This project solves and visualizes the Traveling Salesperson Problem using various MILP formulations. There are two solvers in it: one based on the Miller-Tucker-Zemlin (MTZ) formulation and one based on the Dantzig-Fulkerson-Johnson (DFJ) formulation. It also includes a data generation utility, which generates Euclidean distance matrices in a .csv file for a number of cities to be specified, and a tour plotter to visualize an animated solution. The main application lets the user choose the number of cities, automatically selects the appropriate solver depending on the problem size, and shows the optimal tour along with its cost and the execution time.
- Data Generation: It generates the Euclidean distance matrices of instances for TSP.
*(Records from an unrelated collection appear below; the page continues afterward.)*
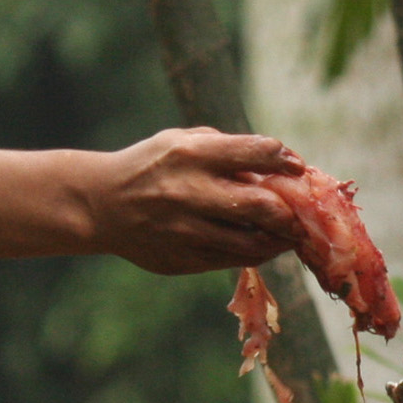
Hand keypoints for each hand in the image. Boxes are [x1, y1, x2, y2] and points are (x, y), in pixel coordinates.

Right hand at [84, 128, 305, 274]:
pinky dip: (256, 253)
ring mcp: (185, 230)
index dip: (285, 160)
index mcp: (191, 154)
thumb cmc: (152, 166)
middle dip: (291, 211)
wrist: (101, 204)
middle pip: (262, 206)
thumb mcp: (182, 142)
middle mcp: (189, 192)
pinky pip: (233, 260)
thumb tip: (278, 168)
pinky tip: (264, 245)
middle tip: (301, 212)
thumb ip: (227, 150)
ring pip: (252, 242)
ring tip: (290, 233)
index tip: (297, 167)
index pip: (255, 153)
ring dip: (280, 239)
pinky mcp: (182, 259)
- MTZ Solver: implements the MTZ formulation to solve TSP, which is appropriate for smaller problem sizes.
- DFJ Solver: implements the DFJ formulation with iterative subtour elimination and is therefore suitable for larger problem sizes.
- Solver Selection: Automatically selects the appropriate solver based on the number of cities.
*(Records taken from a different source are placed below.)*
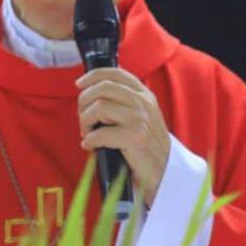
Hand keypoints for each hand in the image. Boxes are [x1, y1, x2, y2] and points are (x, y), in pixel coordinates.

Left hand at [76, 67, 170, 206]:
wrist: (166, 172)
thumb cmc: (147, 146)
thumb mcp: (142, 116)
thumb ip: (124, 101)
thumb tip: (94, 89)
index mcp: (144, 95)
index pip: (116, 73)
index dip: (93, 75)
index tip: (80, 84)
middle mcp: (143, 103)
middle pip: (103, 87)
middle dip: (85, 101)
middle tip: (83, 117)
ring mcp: (140, 120)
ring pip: (99, 107)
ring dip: (85, 121)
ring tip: (87, 133)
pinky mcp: (135, 139)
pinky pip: (100, 133)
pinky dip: (90, 140)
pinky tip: (91, 146)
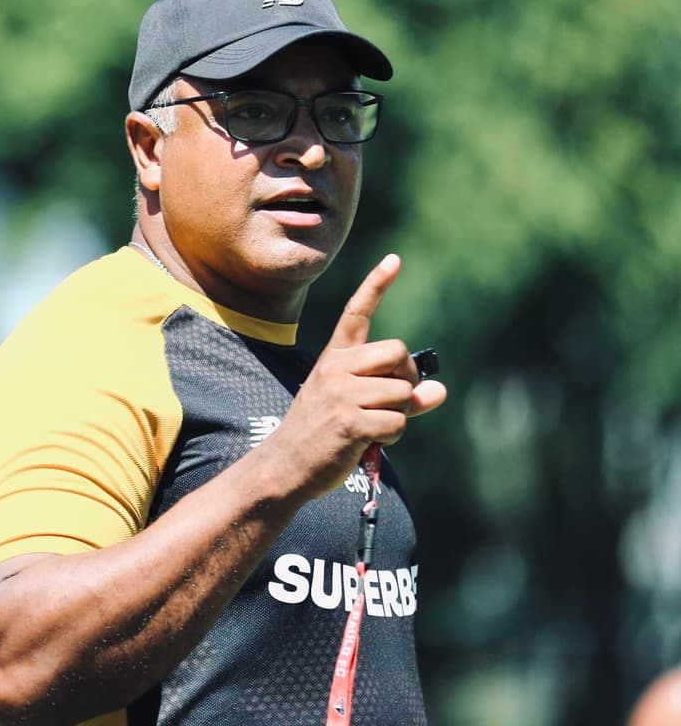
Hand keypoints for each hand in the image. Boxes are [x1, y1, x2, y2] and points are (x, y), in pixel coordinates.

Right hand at [265, 254, 446, 498]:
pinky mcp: (349, 421)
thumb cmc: (323, 434)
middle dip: (407, 380)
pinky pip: (397, 421)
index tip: (395, 259)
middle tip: (393, 401)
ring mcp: (341, 394)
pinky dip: (392, 436)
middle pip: (399, 354)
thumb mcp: (354, 406)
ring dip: (400, 416)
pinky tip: (369, 442)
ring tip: (373, 427)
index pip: (357, 313)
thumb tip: (439, 390)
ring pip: (403, 393)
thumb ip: (398, 396)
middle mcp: (336, 368)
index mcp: (335, 358)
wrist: (286, 466)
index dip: (377, 285)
- Visualization: Provides an animated plot of the optimal tour.
- Performance Measurement: Measures the execution time of the solvers and displays it.
- Programming Language: Python
- MILP Solver: PuLP
- Data Manipulation: Pandas
- Numerical Computation: NumPy
- Visualization: Matplotlib (pyplot, animation)
- Data Storage: Excel (using pandas)
- Python 3.12+
-
Clone the repository:
git clone https://github.com/SlyPredator/me3101e-tsp-solver cd me3101e-tsp-solver -
Create a virtual environment (recommended):
python3 -m venv .venv source .venv/bin/activate # On Linux/macOS .venv\Scripts\activate # On Windows
-
Install the required packages:
pip install -r requirements.txt
-
Navigate to the project directory.
-
Run the
main.pyscript:python main.py
-
The script will prompt you to enter the number of trips (locations). Enter a value between 10 and 100 (inclusive), in increments of 10.
-
The script will then solve the TSP using the appropriate solver and display the results, including the optimal tour, total cost, and execution time. An animated plot of the tour will also be displayed.
├── main.py
├── README.md
├── assets
│ └── dist_matrix.xlsx
│ └── demo.webm
├── results
│ └── trips_10.txt
│ └── trips_50.txt
│ └── trips_100.txt
├── solvers
│ ├── dfj_tsp.py
│ └── mtz_tsp.py
└── utils
├── generate_data.py
└── trip_plotter.py
A few verbose example results are present in the results folder so to as to see the outputs when verbosity = 1 in main.py.